This is part 60 of an ongoing series where the kind folk of the music business reveal their favourite album of all time.
Ask people in the music industry the seemingly simple and straightforward question, “What is your favourite album of all time?” and you’ll find that it’s not always easy. After all, my industry peers listen to hundreds of albums a month and thousands of songs during that time. Because the question isn’t the best album of all time or the one that’s made them the most money in sales, or the most clicked-on review, but the one release they personally can’t live without, that one title they have two copies of in several formats, in case one breaks. It’s also about that album that for them has the best back stories and the one that has the most meaning in their lives.
Kelsey McKinney, Culture staff writer, Fusion
Norah Jones, Come Away With Me
There are albums we love because they meant something to the history of music, and those that brand themselves into our personal histories. The soundtrack to my lowest moments and greatest fears is Norah Jones’s 2002 Come Away With Me. That album is the sweet spot between singer-songwriter rock and pop. It’s light, airy, and refreshing yet doused with the stomach ache that comes when a heart breaks. I bought it on CD, ripped it to cassette for my beat up first car. It was the first album I put into my iTunes, and the first one I bought when the vinyl resurgence started. Sure it won an armload of Grammys, but what brings me back to it again and again is the darkness that hides behind Jones’s pristine, smooth as butter voice.
Julie Stevens, Program Director, 95.3 KRTY, San Jose, CA
Garth Brooks, No Fences
This album was an absolute “game-changer” for country music. Up to this CD country music had a distinct and very polarizing sound. It was a VERY simple melody with a very simple message. Lots of people would tell you that’s what made country music so great. You could get lost in your thoughts listening to a song like “Mama Tried” by Merle Haggard, or “Hello Darlin” by Conway Twitty because neither the melody nor the lyrics required much thought. Enter Garth Brooks with the “No Fences” CD and EVERYTHING changed, not just for the country music industry, but for me personally. I had been working in the Country Music industry for 10 years so I was just beginning to see that country music would be my life career, when this CD landed on my desk and I knew KNEW that things were going to get really good for me. And that’s exactly what happened. Garth Brooks attracted more people to country music than all the country music artists before him, combined. And as a result, all of us that were on that ship saw our brands rise with him.

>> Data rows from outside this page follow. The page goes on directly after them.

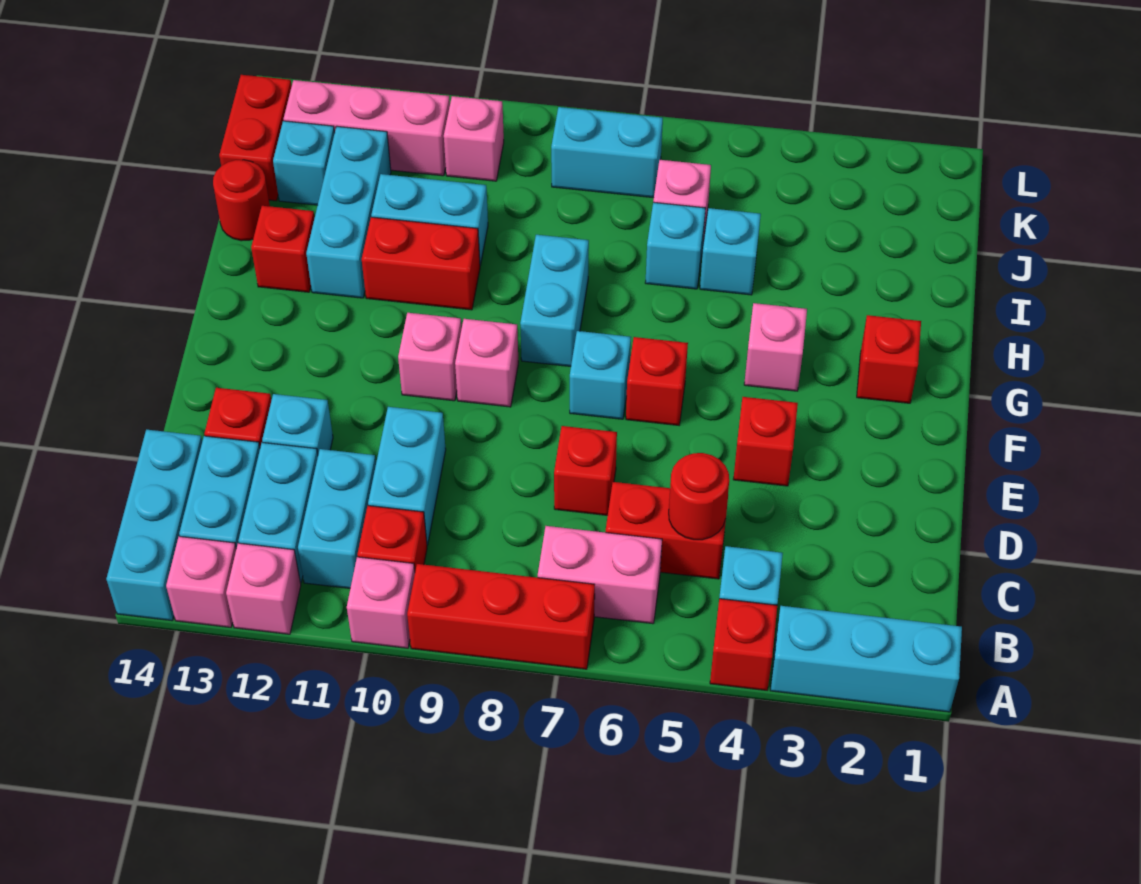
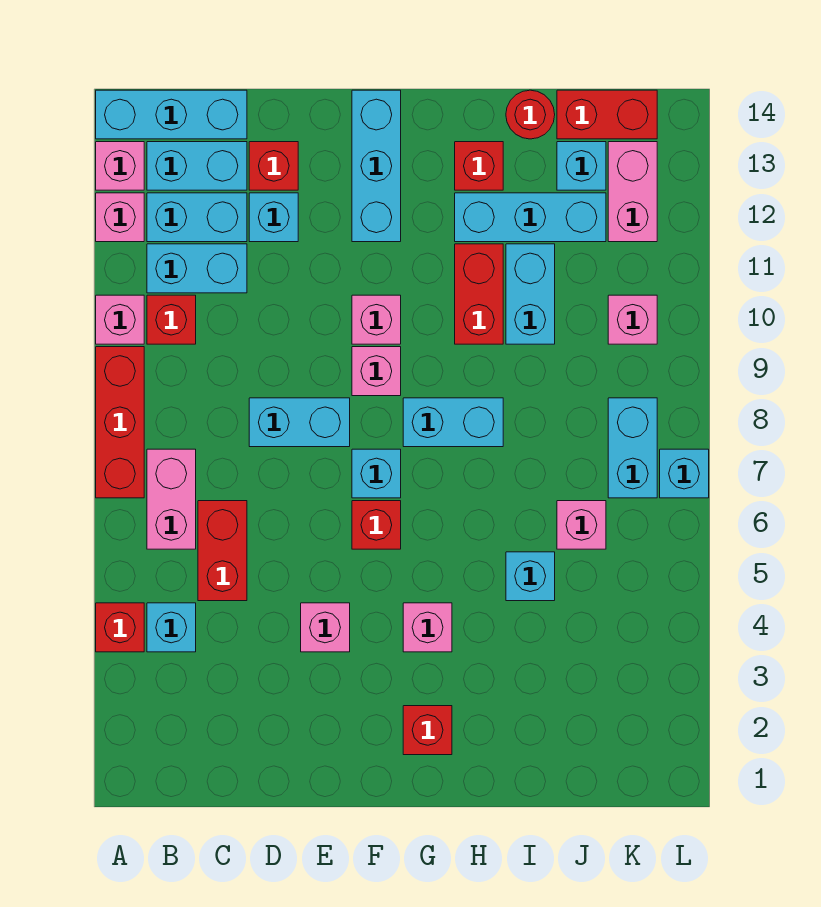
cyan brick A1:A3 level 1 -> cyan brick F12:F14 level 1
red round brick C5 level 2 -> none
cyan brick C10:D10 level 1 -> cyan brick D8:E8 level 1
red brick D7 level 1 -> none
red brick E4 level 1 -> pink brick E4 level 1
cyan brick I6 level 1 -> cyan brick L7 level 1
pink brick K11:K13 level 1 -> pink brick K12:K13 level 1

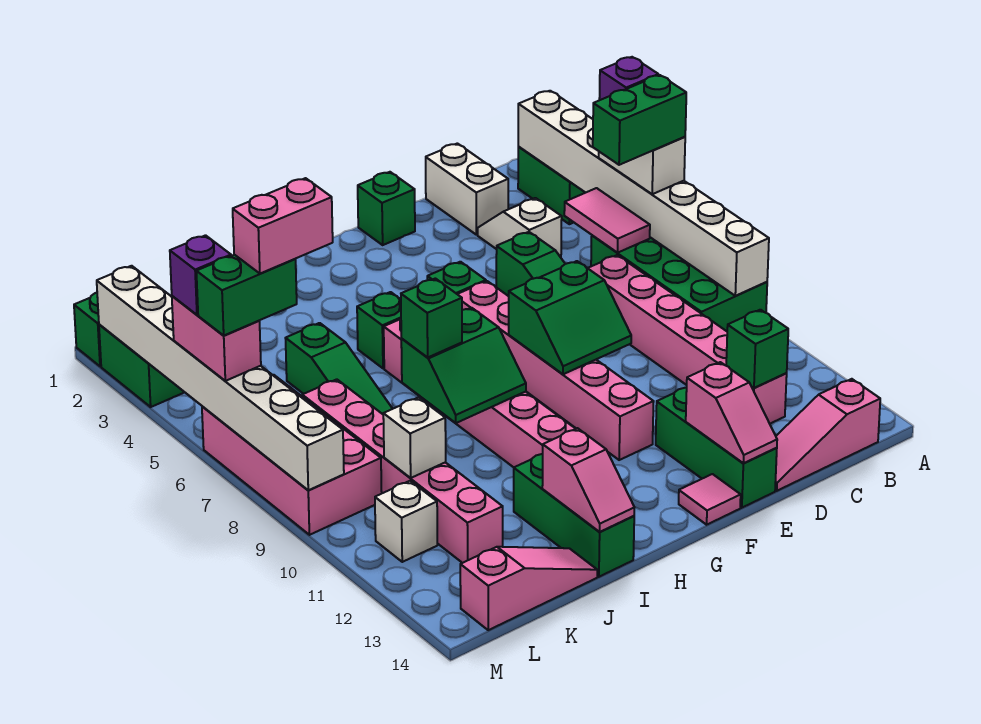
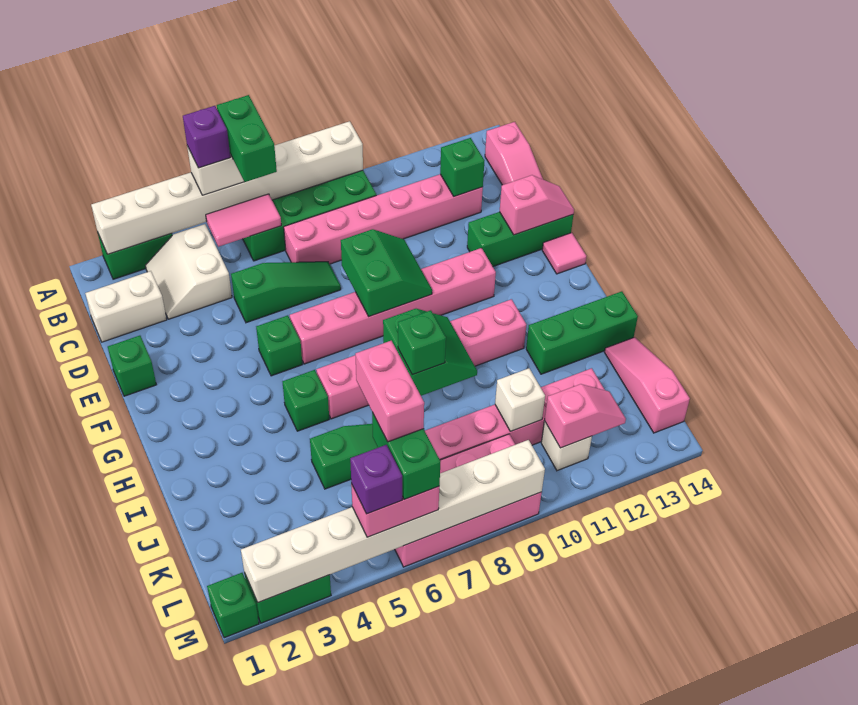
white slope C3:C4 level 1 top 4 -> white slope B3:C4 level 1 top 4
pink slope I13:I14 level 2 top 13 -> pink slope L11:L12 level 2 top 11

Lorraine Carpenter, Editor in chief, Cult MTL
David Bowie, The Rise and Fall Of Ziggy Stardust And The Spiders From Mars
As much as I love the Berlin albums, to me Ziggy Stardust is Bowie’s only truly perfect album. Even apart from the quality of the songs, the lyrics, Bowie’s vocals and Mick Ronson’s guitar work, this was also a groundbreaker for rock ‘n’ roll, with its conceptual central character — a half-naked bisexual alien who’s also a singer and musician down here on Earth — working so well that it confused fans and critics (and supposedly the man himself) about who Bowie really was.
Liz K., Keysmash blog
Bush, Sixteen Stone
A boy stole this album from a Mainstream to give to me in middle school, and it was my real turning point from the country music my mom listened to, to the “alternative” music that would be my identity for the rest of my teenage years.
Kevin Key, Afternoon Host, KQDS FM, Duluth, MN
Bruce Springsteen, Born to Run
If Springsteen’s darker, edgier ‘Darkness on the Edge of Town’ is the darker, edgier ‘Empire Strikes Back’, the B2R is the upbeat, more joyous ‘Star Wars’ 1977. That movie was subtitled ‘A New Hope’, and that’s what ‘Run’ has always symbolized to me; hope. There’s an open road, we have each other, the motor’s runnin’ and all we need is a little faith. We can make it if we RUN!